Since starting on my Ph.D. I have been working with
Dr. Beth Plale and since Spring of
2004 I have been working a a research assistant in Dr. Plale's
DDE lab. The Projects
section below contains details of the research projects I have been working on. The Publication and
Presentation sections provide information on peer-reviewed publications and also other presentations
I have done regarding my research. Additional projects are also discussed on the
Classes page.
My research focus is on metadata management (with a particular focus on scientific grid environments), data grids,
services and SOA, XML, XML-Relational storage, and RDF. My disertation work is focussed on identifying the
characteristics of XML-based metadata and differences from general XML storage that can be exploited to provide
faster query response for grid portals while using a flexible, scalable, and adaptable generic relational data
structure that can be applied to varied scientific domains using different metadata schemas and data hierarchies.
XML Metadata Concept Catalog (XMC Cat)
The goal of my current research is to identify characteristics of scientific metadata schemas and how
those characteristics can be exploited in cataloging metadata to provide end-users the ability to
easily compose and execute complex queries over domain metadata (without needing to learn SQL, XPath
or XQuery). This would increase the ability of scientists to discover and reuse data when contrasted with
the keyword search capabilities currently used in many scientific portals. However, a
second conflicting goal is to have a loose coupling between the domain-specific XML metadata schema
and the database schema used in the metadata catalog. This loose coupling is needed for a metadata
catalog framework to be deployable in a diversity of scientific domains through configuration instead
of code customization.
As a first step towards this goal of a configurable metadata catalog based on domain metadata schemas,
in the Spring of 2008 I rewrote the myLEAD metadata catalog using
Axis2 which allows
it to be a lighter weight service than our previous software stack and allows greater
flexibility in configuring the web service used for the metadata catalog.
This on-going effort is the XML Metadata Concept Catalog.
As the volume of scientific data increases, a number of researchers have noted the need to capture metadata
automatically. This automated metadata capture needs to be done based on the metadata schema of the
domain in which a metadata catalog is deployed. In XMC Cat this is addressed by allowing plugins to be
registered which will do additional domain-specific harvesting of metadata from files being added to
the metadata catalog. This additional harvesting can be done asynchronously to prevent a performance cost
in adding files to the metadata catalog.
Linked Environments for Atmospheric Discovery (LEAD)

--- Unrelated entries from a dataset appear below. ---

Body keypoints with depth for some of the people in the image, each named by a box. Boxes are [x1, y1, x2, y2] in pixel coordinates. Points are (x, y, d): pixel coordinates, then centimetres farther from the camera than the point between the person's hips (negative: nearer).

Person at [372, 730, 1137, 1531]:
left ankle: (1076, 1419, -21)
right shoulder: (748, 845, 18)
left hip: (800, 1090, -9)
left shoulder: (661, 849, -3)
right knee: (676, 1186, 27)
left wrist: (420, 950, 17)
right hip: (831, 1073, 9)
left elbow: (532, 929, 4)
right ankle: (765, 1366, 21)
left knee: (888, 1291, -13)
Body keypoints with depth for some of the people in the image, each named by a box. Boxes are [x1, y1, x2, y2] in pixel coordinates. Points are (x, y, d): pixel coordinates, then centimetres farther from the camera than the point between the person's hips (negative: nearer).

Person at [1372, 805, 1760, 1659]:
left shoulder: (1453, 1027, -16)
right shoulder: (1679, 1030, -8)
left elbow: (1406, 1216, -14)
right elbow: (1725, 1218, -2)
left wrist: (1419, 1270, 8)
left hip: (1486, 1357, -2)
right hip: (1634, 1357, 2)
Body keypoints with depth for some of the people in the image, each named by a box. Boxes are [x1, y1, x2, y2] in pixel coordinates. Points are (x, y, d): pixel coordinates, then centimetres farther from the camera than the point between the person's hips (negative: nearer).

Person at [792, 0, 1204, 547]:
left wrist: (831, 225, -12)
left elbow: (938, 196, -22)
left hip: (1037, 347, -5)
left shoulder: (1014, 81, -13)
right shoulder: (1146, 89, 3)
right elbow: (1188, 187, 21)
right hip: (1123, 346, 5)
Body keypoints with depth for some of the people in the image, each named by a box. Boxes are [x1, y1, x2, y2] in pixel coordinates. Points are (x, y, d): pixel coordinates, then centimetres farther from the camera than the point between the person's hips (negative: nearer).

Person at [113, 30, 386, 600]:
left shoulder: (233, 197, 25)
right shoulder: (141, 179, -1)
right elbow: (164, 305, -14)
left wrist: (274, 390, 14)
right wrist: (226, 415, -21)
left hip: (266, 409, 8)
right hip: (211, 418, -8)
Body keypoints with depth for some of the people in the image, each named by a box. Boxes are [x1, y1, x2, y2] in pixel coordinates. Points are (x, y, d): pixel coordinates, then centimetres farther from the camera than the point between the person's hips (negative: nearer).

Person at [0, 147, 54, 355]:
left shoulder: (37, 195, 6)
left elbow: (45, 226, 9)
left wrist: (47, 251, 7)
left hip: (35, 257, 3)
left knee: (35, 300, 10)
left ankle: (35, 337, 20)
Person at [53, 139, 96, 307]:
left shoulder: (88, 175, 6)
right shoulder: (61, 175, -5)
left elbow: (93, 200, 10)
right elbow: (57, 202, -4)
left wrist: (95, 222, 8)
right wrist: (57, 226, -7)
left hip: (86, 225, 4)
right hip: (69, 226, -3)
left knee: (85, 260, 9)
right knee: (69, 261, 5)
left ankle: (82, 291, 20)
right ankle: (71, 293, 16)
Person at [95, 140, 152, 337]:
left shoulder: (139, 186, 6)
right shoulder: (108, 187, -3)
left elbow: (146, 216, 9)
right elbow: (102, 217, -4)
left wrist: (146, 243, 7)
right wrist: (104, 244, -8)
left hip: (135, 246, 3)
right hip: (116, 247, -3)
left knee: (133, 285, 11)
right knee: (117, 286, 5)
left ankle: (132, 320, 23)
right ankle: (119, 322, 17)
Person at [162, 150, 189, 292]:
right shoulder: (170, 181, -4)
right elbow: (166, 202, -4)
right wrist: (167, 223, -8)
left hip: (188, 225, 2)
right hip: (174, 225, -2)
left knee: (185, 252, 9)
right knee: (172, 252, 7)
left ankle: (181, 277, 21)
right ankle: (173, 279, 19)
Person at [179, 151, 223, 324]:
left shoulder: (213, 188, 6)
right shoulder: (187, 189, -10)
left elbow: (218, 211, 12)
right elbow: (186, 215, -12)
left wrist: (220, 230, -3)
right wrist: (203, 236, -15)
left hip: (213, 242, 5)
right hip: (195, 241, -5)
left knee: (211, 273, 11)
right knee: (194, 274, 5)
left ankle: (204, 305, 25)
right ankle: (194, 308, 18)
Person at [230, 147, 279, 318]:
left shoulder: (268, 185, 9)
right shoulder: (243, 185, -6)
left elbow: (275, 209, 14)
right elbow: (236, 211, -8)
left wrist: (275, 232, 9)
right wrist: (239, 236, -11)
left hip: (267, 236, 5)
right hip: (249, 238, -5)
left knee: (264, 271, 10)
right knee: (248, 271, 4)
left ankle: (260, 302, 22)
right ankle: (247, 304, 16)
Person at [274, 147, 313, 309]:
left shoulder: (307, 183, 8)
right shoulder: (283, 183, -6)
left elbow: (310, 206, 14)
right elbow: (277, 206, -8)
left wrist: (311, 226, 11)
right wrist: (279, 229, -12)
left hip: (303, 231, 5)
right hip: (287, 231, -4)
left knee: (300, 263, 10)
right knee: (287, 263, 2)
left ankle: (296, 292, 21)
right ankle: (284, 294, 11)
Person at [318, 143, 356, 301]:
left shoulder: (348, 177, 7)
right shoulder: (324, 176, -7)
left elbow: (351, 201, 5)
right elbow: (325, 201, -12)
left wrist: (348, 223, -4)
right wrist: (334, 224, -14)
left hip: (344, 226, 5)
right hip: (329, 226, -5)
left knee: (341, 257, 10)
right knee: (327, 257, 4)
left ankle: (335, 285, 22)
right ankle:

LEAD is a multi-institution Large ITR research project that brings together computer scientists,
meteteorological researchers, and meteorology educators in a collaborative effort. Through the LEAD
portal, researchers can search for data, compose complex forecasting workflows, and review their experiments.
My research in the LEAD project has focussed on the myLEAD metadata catalog that allows meteorological researchers
to store metadata regarding data, ongoing experiments and research results and easily create complex
queries over their workspace. A hybrid XML-Relational approach is used to store the metadata that is communicated
using the LEAD Metadata Schema which is a profile for the FDGC schema for spatial data.
The first Alpha
release of myLEAD was in May of 2005, followed by version 1.2 in the Spring of 2006 and
version 1.3 in August of 2007.
Relational Grid Resources (RGR)
In this project we developed a synthetic workload based on the GLUE schema for measuring the performance
of different server patforms (relational, XML, and LDAP) for storing metadata about resources in a grid
environment.